--- Start of Text excerpt ---

# reusing eletrical cord for garbage disposal



## woodenSpoon (Jul 22, 2011)

I am replacing an old garbage disposal and am going to use the existing electrical cord. But I can't differentiate which wire is black and which one is white. From what I can see one side is smooth and the other has ridges.


----------



## oh'mike (Sep 18, 2009)

Ridges is usually the neutral----however, I've only seen that on light duty lamp cords----

Is this a three prong grounded cord? It should be----grounding is needed----


----------



## woodenSpoon (Jul 22, 2011)

Yes, it is 3 prong so it has a ground wire too. The neutral is white right or is it the black one. I always seem to switch the two


----------



## oh'mike (Sep 18, 2009)

neutral is the white---wide prong on the plug is neutral----


----------



## woodenSpoon (Jul 22, 2011)

Cool.thanks mike


----------



## Gensetter (Nov 6, 2012)

Use a continuity tester to be sure. The neutral is the larger prong, the hot is the smaller prong, and the ground is the long round prong.


----------



## user1007 (Sep 23, 2009)

Just a thought, a new disposal cord that you know is the correct type, would set you back under $10?

It sounds like you have zip cord which is not what you should have.

Of course I am confused. In your first post you suggest you cannot tell which is the neutral but by ridges in the insulation. In the next post you seem to want confirmation of white being neutral and black hot.


----------

--- End of Text excerpt ---

◆ Stated exercise
Edit the thread from "Use a continuity" to "back under $10?" so that "continuity tester" becomes "multimeter", and give that part in full. Answer using only the thread.

--- Start of Information shown ---

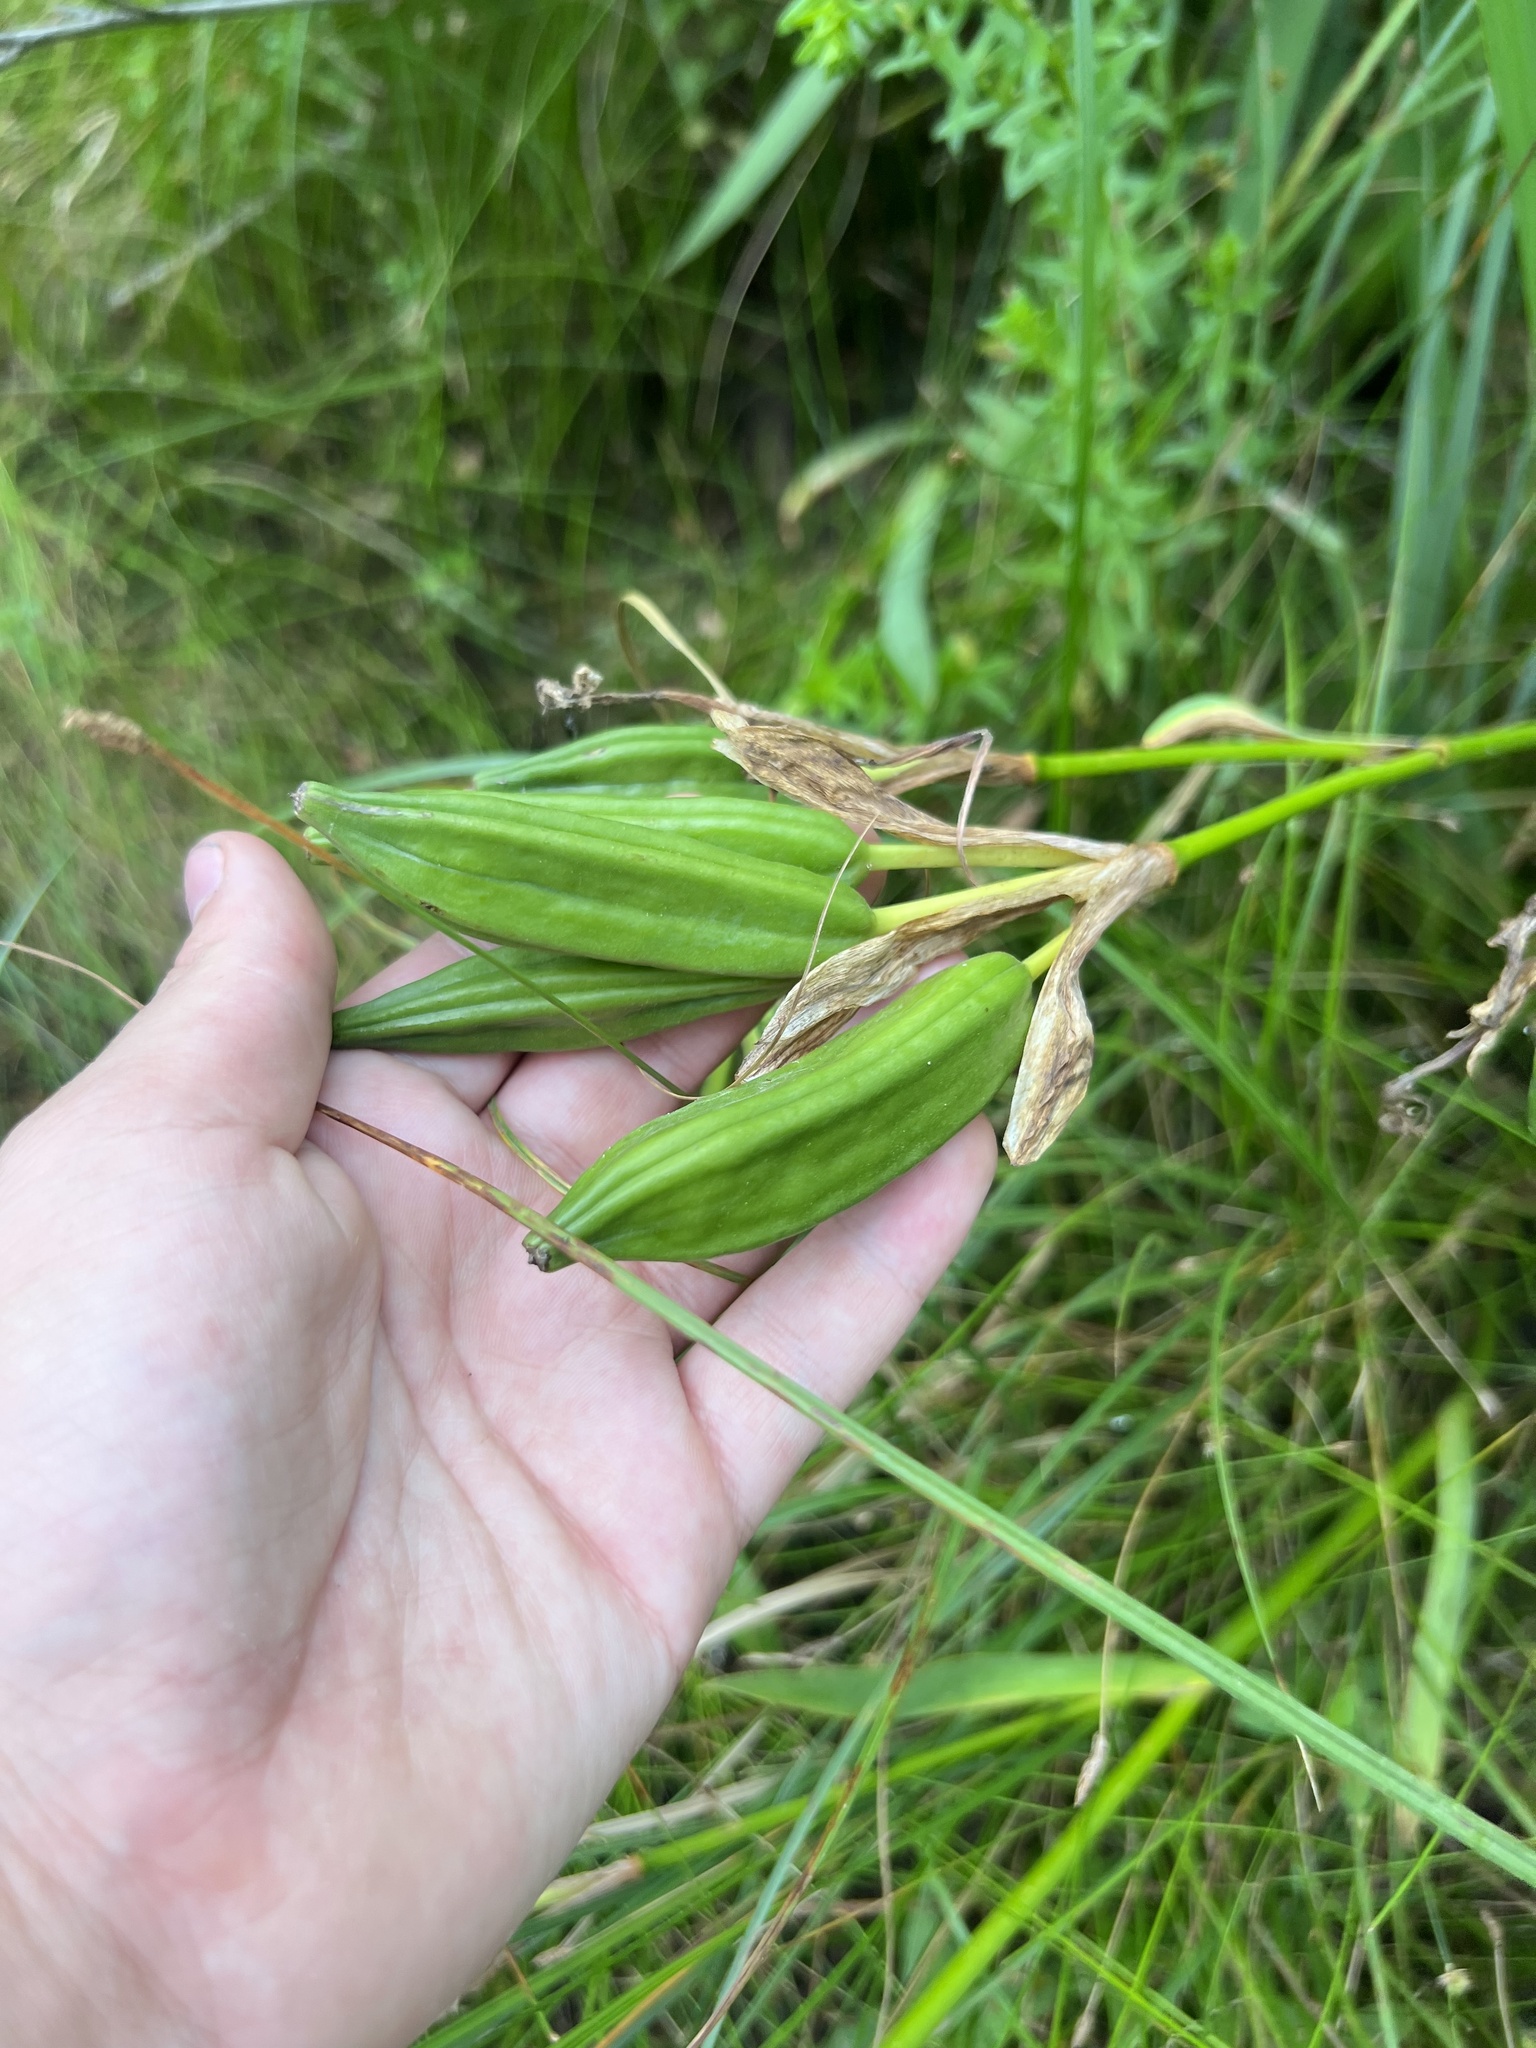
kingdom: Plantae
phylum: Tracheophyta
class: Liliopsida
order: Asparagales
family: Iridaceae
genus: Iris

--- End of Information shown ---
--- Start of Information shown ---

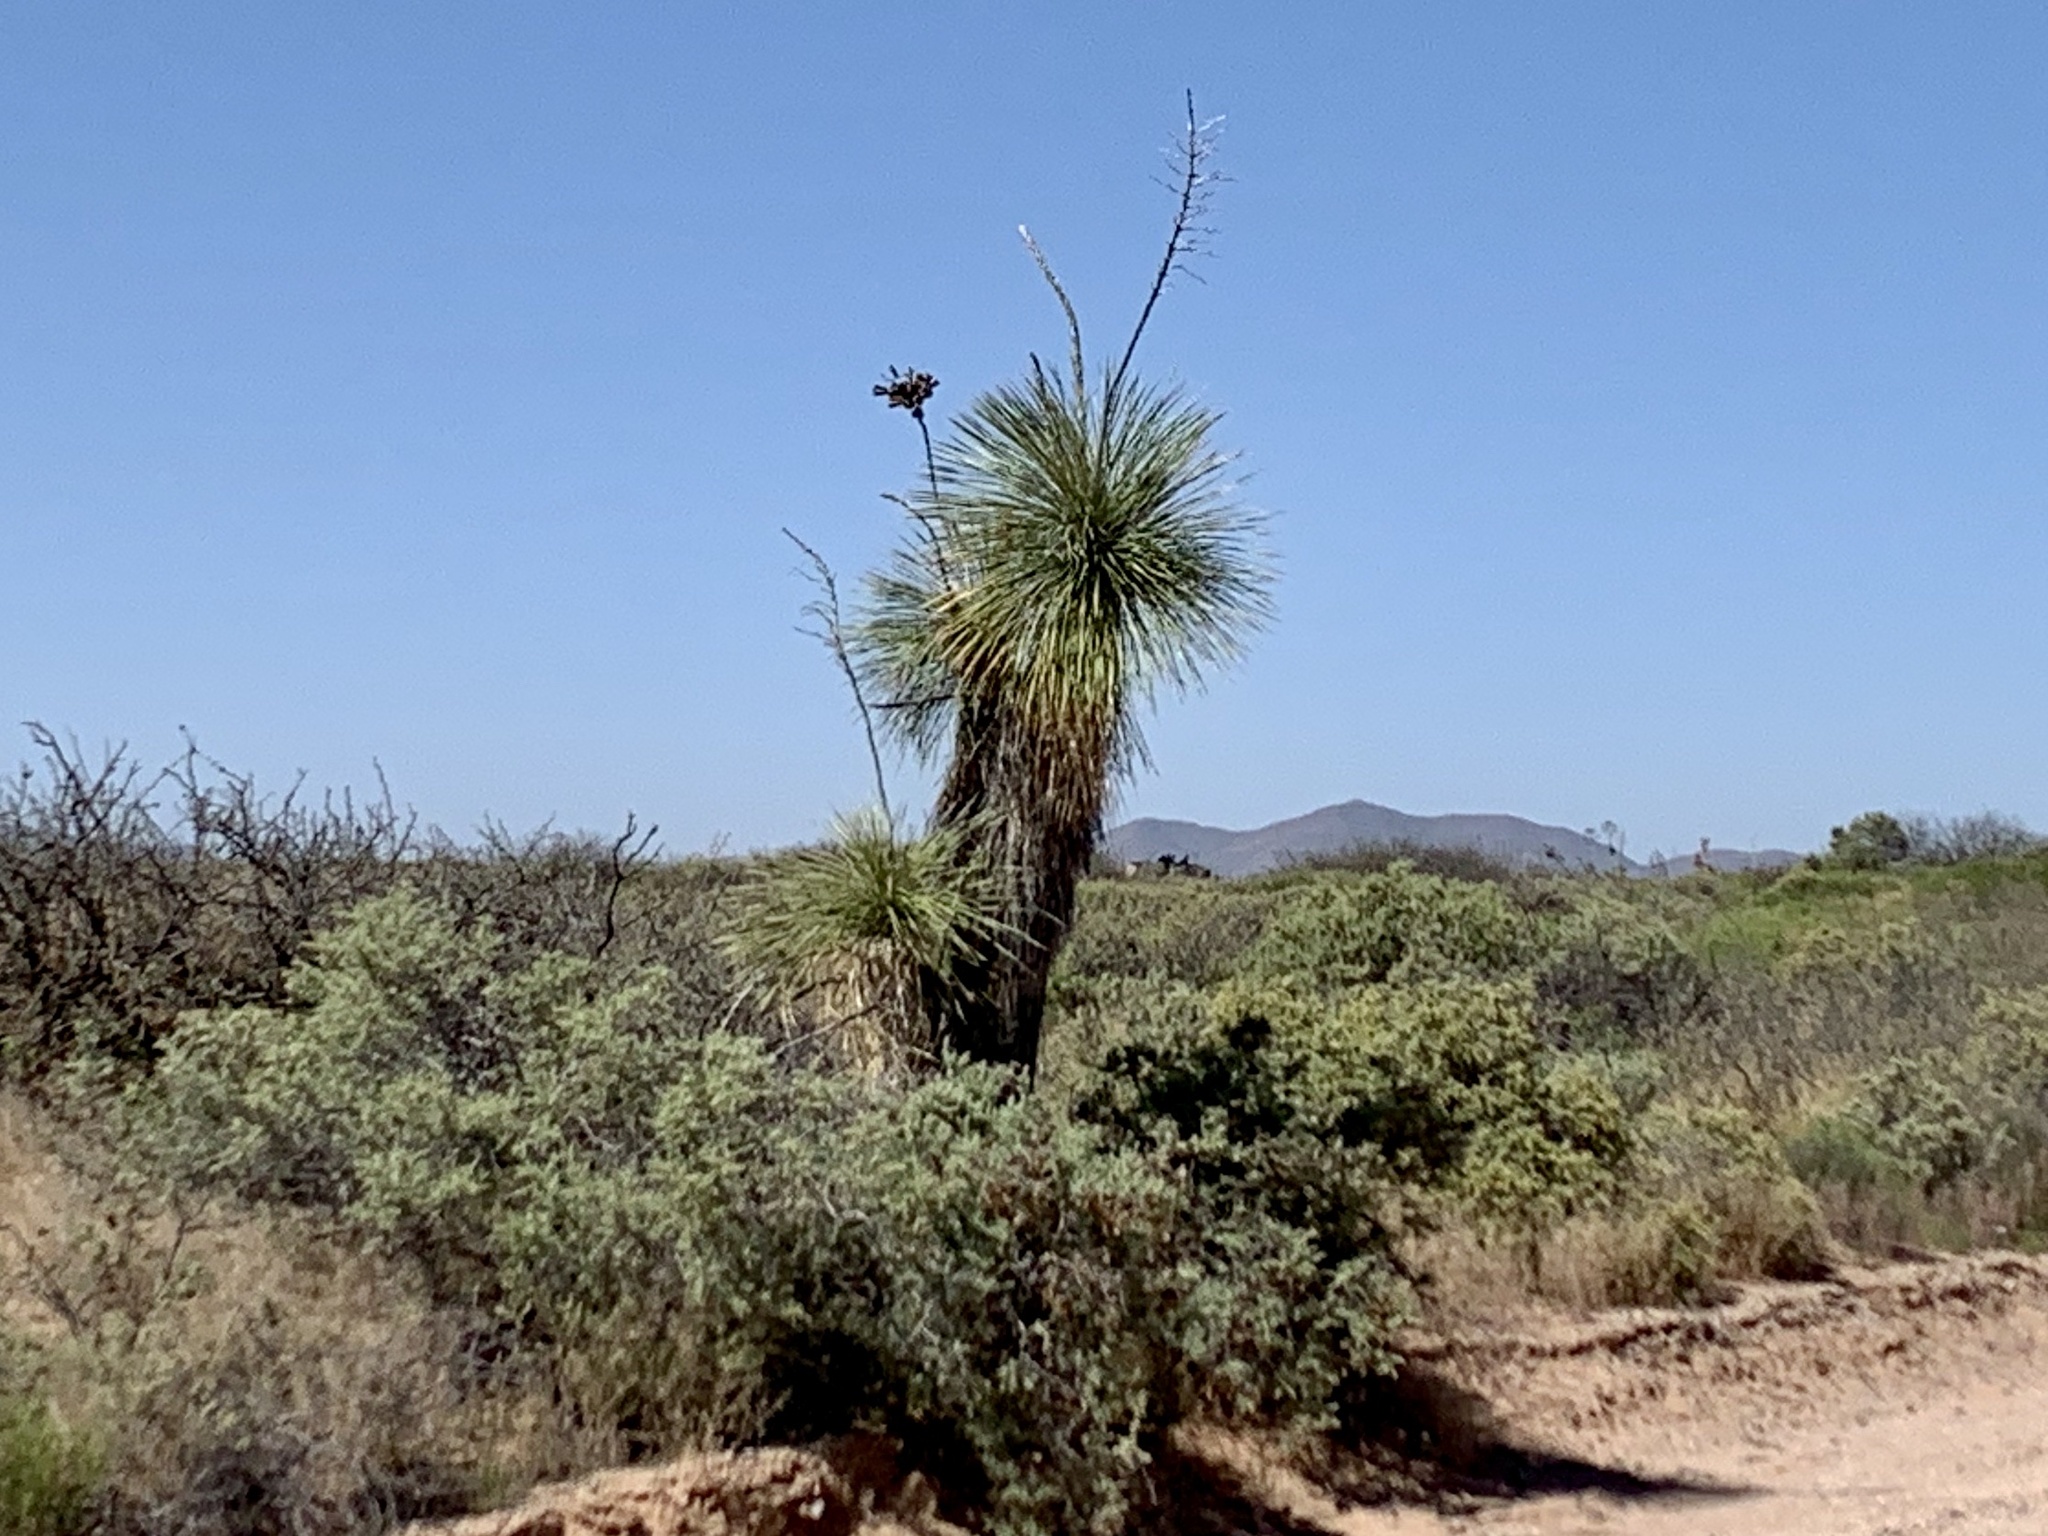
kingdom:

--- End of Information shown ---

◆ Answer to the problem
Use a multimeter to be sure. The neutral is the larger prong, the hot is the smaller prong, and the ground is the long round prong.


----------



## user1007 (Sep 23, 2009)

Just a thought, a new disposal cord that you know is the correct type, would set you back under $10?